2015年4月17日金曜日

溶岩のトンネル

やっと初夏の様な日差しになったので、今日は城ヶ崎海岸の自然研究路を歩いてみた。
城ヶ崎海岸は、富戸の港から八幡港まで、ずっと海岸沿いを歩いて散策出来るようになってる。
富戸から伊豆海洋公園までは、ピクニカルコース。となっていて、階段がちゃんとしてたり、チップを敷き詰めた歩きやすい道だったり、名前の通り気軽に楽しめるピクニカルなコースだ。
あの有名な門脇灯台のつり橋も、ピクニカルコースにある。




伊豆海洋公園から八幡野の港までは、自然研究路。という。
こちらは、登山道的な道はゴツゴツしてるし、階段は階段らしきもの。だったりする。その分、木々は近く感じられるし、意外な出会いがあるような気分にさせてくれる。
自然研究路。という名前はピッタリだ。
森のトンネルを歩いたり、突然開けた視界に海が広がったりするのは、とても気持ちがいい。

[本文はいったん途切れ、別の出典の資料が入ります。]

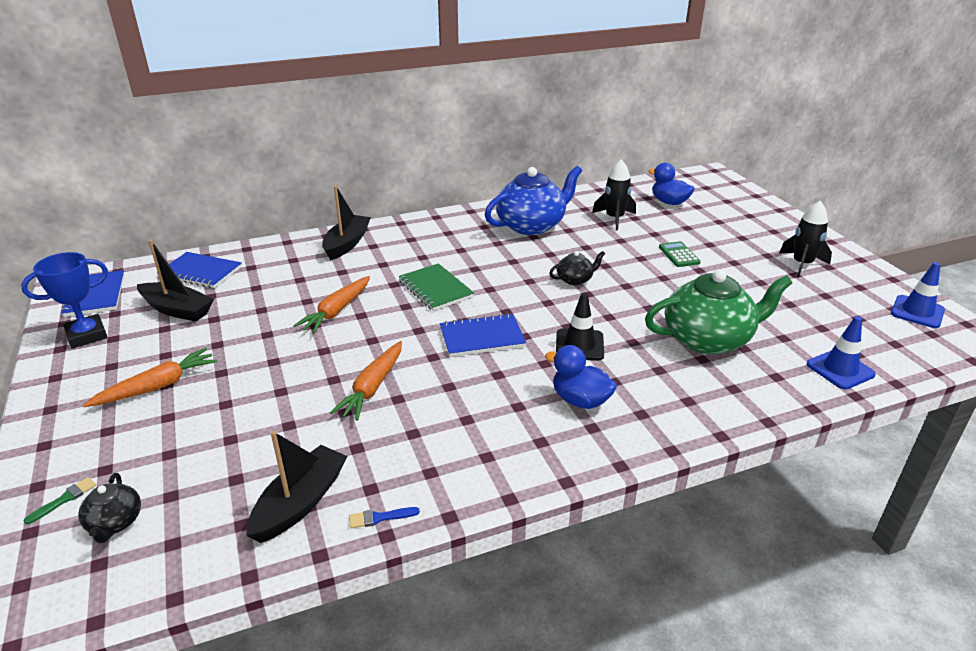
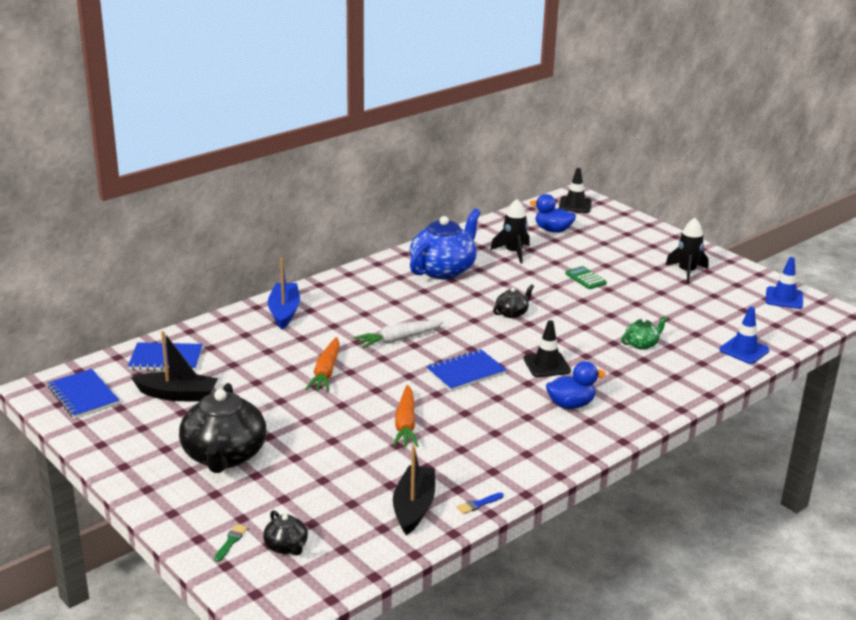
camera: 20 degrees left, 5 degrees down
blue trophy [21,252,108,348] -> none
orange carrot [83,348,217,407] -> black teapot [179,383,266,473]
black boat [322,185,371,260] -> blue boat [268,258,300,329]
green notebook [398,263,474,311] -> white carrot [354,320,444,348]
blue duck [545,345,617,409] -> blue duck turned 150 degrees clockwise [546,361,606,409]
green teapot [645,270,792,354] -> green teapot [621,316,668,350], size x0.46
none -> black traffic cone [559,168,592,213]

どちらのコースも、今から4000年ほど前に、大室山が噴火したときに流れ出た溶岩流の先端を歩く。
4000年前というと縄文時代だ。太古の昔のように思うかもしれないけど、あのクフ王のピラミッドは、紀元前2500年頃に建てられたというから、すでに建築して500年たった時代。
人間の歴史なんて、地球の歴史からしてみれば一瞬なわけで、大室山の噴火なんてついさっき、くらいの出来事だろう。
城ヶ崎の海岸にたくさん突き出ている根岩は、土も覆われず、木々もないので、そんな「ついさっき流れました」感のある岩肌が露出する。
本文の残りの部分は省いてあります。